==== Text provided ====
# why the color doesn't look bright (vivid) on DIY-DTG printer?



## 23rd (Jul 15, 2011)

hi all.., i'm a new member here.. sorry if my english was not good 

i'm considering to buy a DTG printer at this time. i received a sample of black t-shirt from the DIY-DTG here in my country.
why does the result of DTG printing on black t-shirt doesn't look bright or vivid like i saw from the anajet or brother DTG printer on youtube?
is anyone know how to make the color contrast on the black t-shirt? what does it effected from? i.e. from pre-treatment session, from the inks, or from the DTG printer?
and why did the fabric cotton goes up after i washed it once? is anyone know how to solved it?

thanks 

best regards,
Dee


----------



## DAGuide (Oct 2, 2006)

Hard to say without knowing the steps the DIY user did. It could be (s)he used the Epson driver and does not have the correct ICC profiles for the ink being used. In dtg printing, we apply more ink than what you would put on a piece of paper. A RIP might resolve this issue. Could also have something to do with the ink used, pretreatment application and how the garment was cured. A lot of DIY users are using an Epson printer that many of the dtg manufacturers use (except for Brother, Kornit and a few others).

Good luck with your research!

Mark


----------



## 23rd (Jul 15, 2011)

DAGuide said:


> Hard to say without knowing the steps the DIY user did. It could be (s)he used the Epson driver and does not have the correct ICC profiles for the ink being used. In dtg printing, we apply more ink than what you would put on a piece of paper. A RIP might resolve this issue. Could also have something to do with the ink used, pretreatment application and how the garment was cured. A lot of DIY users are using an Epson printer that many of the dtg manufacturers use (except for Brother, Kornit and a few others).
==== Collected data ====
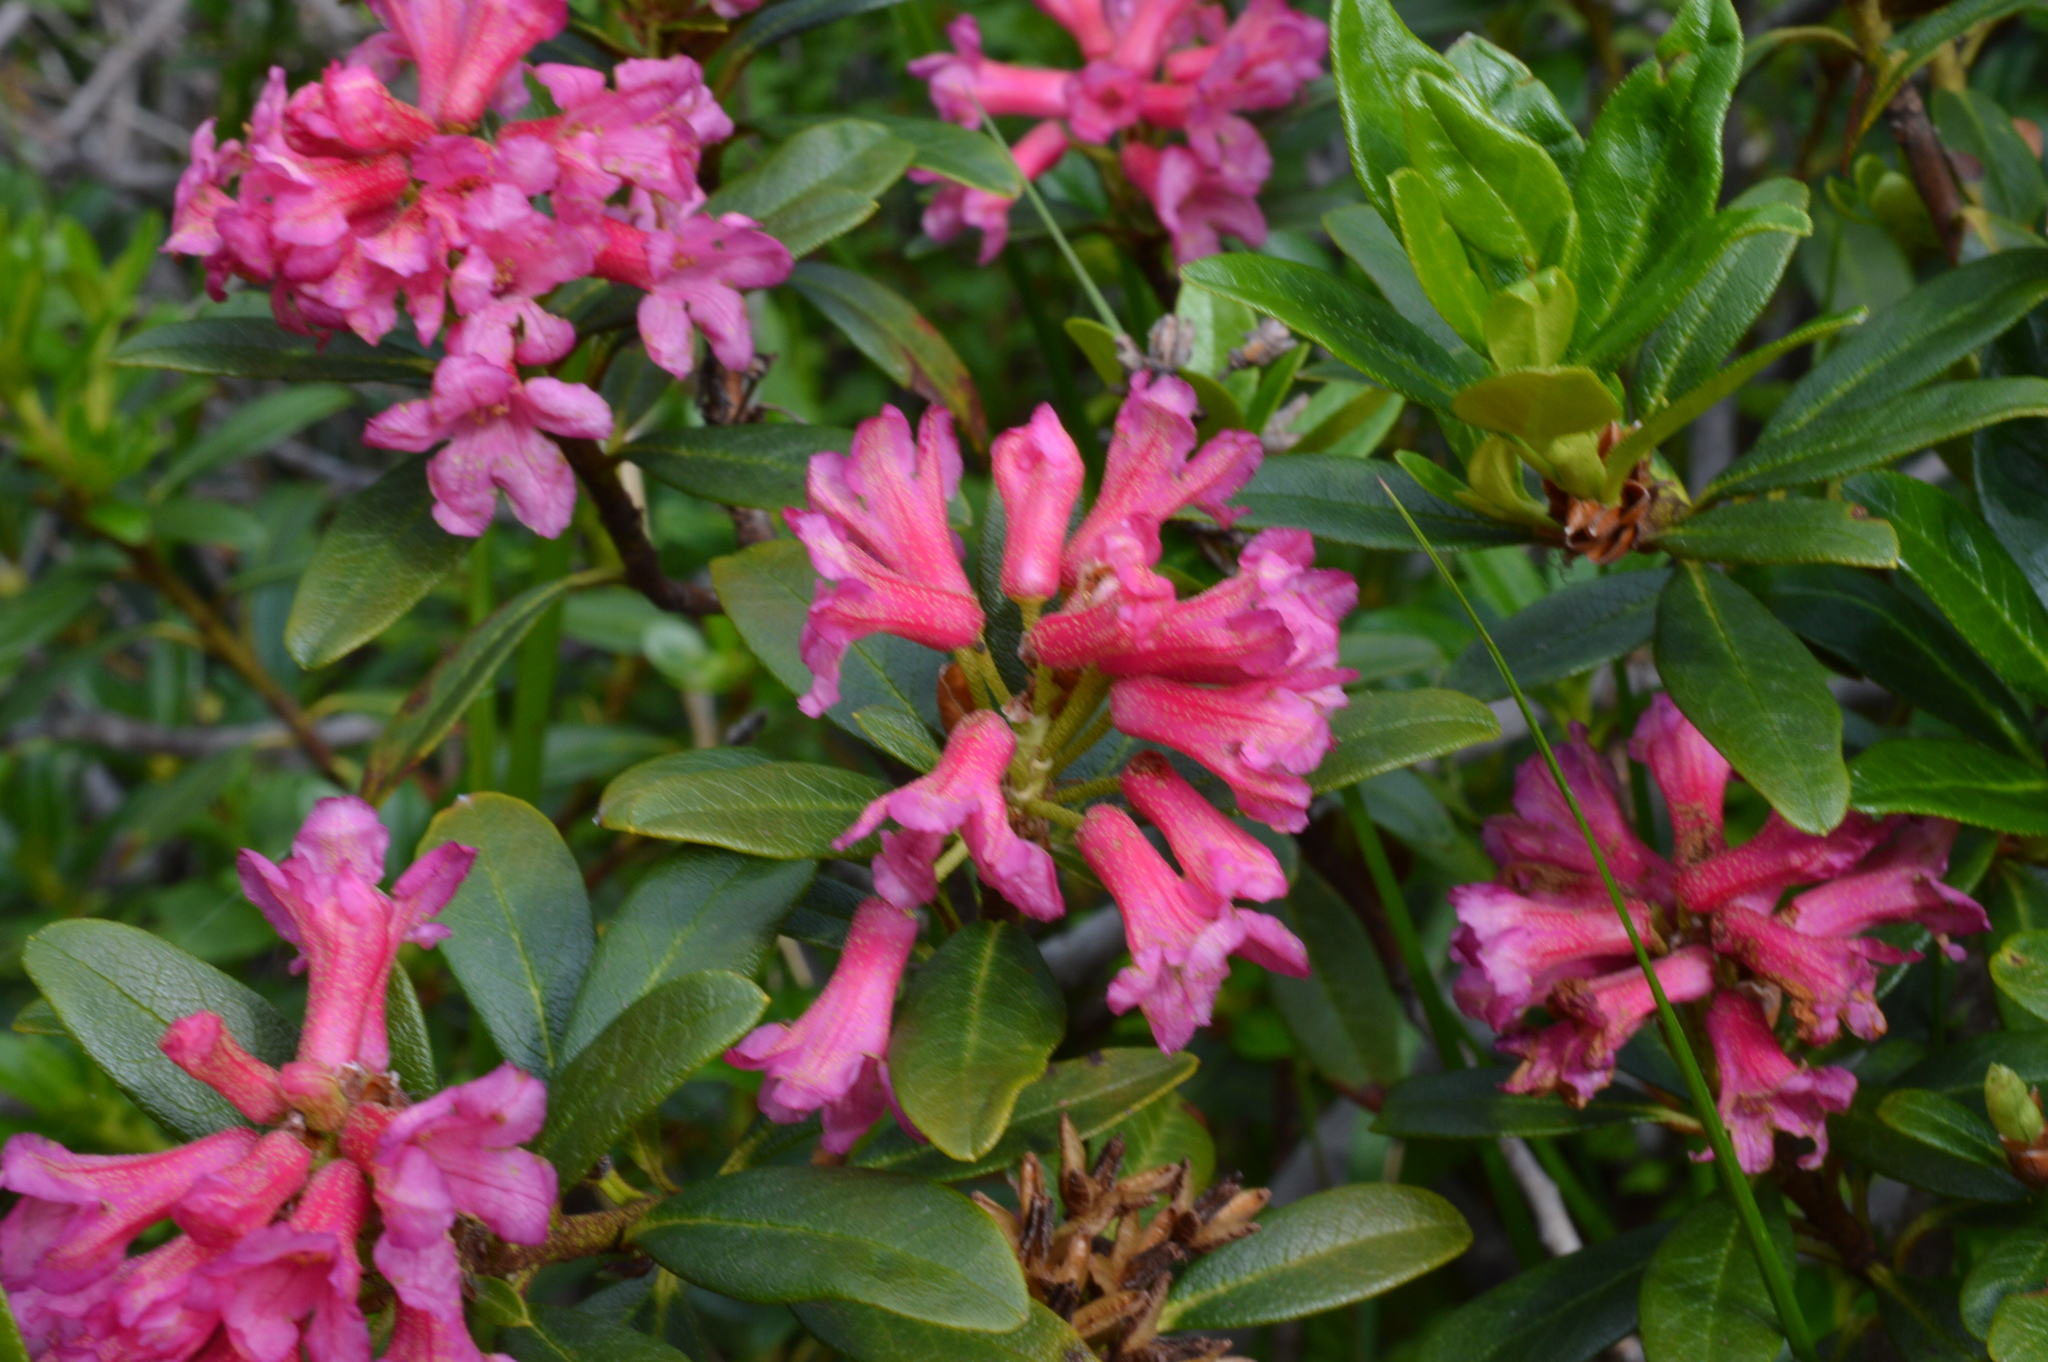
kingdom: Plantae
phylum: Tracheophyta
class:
====
▶ What to do:
1. In the forum thread on dull DTG prints, which makers are named as exceptions to using the Epson printer that many DTG manufacturers use?
2. Write the next part of the forum thread on dull DTG prints, starting right after the quoted reply.
The data comes from a separate source and has no link to the forum thread.

▶ Results of the tasks:
1. Brother and Kornit, along with a few others.

2.
> 
> Good luck with your research!
> 
> Mark


thanks for ur explanation Mark 

to get the best result, can u tell me how to applying the pre-treatment correctly? is there any special technique?

best regards,
Dee


----------



## DAGuide (Oct 2, 2006)

Unfortunately, I am not sure if you can get more than 5 people to agree on the "recommended" way to pretreat a garment for use on an Epson-based dtg printer. Do some searches for pretreat, pretreatment and pretreating on this forum and you will see several different recommendations.

Best wishes,

Mark


----------



## TahoeTomahawk (Apr 12, 2006)

If you post a picture of the artwork and your final print we might be able to identify what could be wrong. Sometimes it's related to pre-treat, other times profiles.


----------



## 23rd (Jul 15, 2011)

thanks for your explanation  i'm still learning how to apply the correct pre-treatment process from this forum.. maybe i can get more practice in the future..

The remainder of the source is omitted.